Middle East Quarterly

Fall 2004

Volume 11: Number 4

Right to Exist

A Moral Defense of Israel’s Wars

In a work both impassioned and measured, Lozowick offers a moral evaluation of Israel’s conduct in successive wars, showing its punctilious regard for the norms of warfare and the aspirations of the liberal democratic state. Lozowick, director of the archives at Yad Vashem, the Israeli Holocaust memorial museum and resource center, is a man of the Left disabused in the wake of the Oslo war in September 2000 and the collapse of prospects for a general Arab-Israeli peace. He accompanies the arguments with a helpful autobiographical element that underscores the evolution of his political views in relation to the events described. To witness through his retelling the collapse of cherished illusions about peace prospects as one event after another undermined them enhances the impact of his case.

Lozowick shows that in one war after another—1948, 1956, 1967, 1973 and 1982, plus lesser conflicts—Israel has generally conducted itself with great restraint over and above what has been seen by other states in comparable conflicts. As Lozowick notes of the 1967 war, for example, while it brought nearly one million Arab civilians under Israeli rule, no expulsions or massacres followed, showing that the lessons of earlier Israeli military lapses in which Arab civilians had been killed (Kibiya, Kassem) had been duly learned.
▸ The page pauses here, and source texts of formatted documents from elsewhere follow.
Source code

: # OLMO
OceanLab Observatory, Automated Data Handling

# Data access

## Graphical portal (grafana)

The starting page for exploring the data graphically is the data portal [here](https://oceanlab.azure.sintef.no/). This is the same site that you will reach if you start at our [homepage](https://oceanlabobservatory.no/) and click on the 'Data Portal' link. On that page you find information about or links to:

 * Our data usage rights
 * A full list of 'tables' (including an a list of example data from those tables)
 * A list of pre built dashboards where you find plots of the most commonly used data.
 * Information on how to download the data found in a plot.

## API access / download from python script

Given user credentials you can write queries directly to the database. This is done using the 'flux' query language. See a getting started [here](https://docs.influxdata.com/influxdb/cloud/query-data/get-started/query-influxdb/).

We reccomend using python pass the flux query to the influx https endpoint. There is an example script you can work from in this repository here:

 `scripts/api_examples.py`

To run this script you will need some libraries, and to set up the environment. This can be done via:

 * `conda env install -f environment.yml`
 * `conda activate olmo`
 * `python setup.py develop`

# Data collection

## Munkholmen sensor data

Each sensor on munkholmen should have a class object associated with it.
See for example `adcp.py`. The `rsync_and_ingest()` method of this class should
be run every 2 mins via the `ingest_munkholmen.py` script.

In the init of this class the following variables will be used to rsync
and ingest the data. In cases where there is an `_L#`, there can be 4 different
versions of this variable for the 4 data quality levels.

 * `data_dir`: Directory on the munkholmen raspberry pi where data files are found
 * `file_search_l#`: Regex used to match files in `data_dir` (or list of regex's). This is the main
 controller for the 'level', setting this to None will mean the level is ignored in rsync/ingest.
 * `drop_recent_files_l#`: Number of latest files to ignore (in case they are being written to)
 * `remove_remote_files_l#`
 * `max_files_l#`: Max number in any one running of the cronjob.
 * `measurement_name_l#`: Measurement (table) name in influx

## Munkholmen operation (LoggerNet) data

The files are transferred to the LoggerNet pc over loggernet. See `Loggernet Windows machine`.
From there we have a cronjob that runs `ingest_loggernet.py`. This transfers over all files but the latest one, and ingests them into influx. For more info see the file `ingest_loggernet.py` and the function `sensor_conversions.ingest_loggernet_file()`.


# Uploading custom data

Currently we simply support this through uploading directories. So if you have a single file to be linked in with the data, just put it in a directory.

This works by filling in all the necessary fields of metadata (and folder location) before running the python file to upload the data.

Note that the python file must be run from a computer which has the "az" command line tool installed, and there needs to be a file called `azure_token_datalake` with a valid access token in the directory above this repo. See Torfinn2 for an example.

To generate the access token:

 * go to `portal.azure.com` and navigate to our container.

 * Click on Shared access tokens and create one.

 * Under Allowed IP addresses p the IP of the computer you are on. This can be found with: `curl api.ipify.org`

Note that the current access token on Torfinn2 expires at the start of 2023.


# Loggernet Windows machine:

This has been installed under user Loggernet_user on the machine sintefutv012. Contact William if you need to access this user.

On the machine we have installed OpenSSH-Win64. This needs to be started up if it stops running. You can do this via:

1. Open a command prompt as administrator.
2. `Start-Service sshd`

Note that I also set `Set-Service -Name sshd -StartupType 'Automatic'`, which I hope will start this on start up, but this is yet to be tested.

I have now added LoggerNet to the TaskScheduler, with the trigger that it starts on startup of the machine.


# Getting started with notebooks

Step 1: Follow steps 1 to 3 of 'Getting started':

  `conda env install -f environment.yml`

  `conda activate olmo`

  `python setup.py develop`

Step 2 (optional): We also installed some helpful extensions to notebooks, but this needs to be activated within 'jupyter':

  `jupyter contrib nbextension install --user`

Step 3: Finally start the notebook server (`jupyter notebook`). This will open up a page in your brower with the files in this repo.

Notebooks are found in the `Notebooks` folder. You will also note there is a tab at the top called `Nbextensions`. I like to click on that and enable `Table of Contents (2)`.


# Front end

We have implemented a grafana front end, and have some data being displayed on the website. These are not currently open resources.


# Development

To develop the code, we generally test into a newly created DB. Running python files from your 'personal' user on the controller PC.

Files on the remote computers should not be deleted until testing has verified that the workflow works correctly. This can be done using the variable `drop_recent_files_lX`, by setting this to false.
He concludes that “the will to murder Jews was never the result of oppression and can never be resolved by removing it,” summarizing his view that the conflict between Arab and Jew is not the product of grievances that Israeli policy can assuage.

Some readers might argue with Lozowick’s philosophical bases: it is arguable whether just war theory can possess all the clear-cut answers he would like at his disposal to moral dilemmas posed by a war in which even the pretense of a rule book has been discarded by suicide bombers. Others might object to his unapologetic effort to set a higher bar for Israeli conduct than that set for all other states. But problematic or otherwise, the more stringent formula he adopts only makes his ultimate conclusions the more persuasive.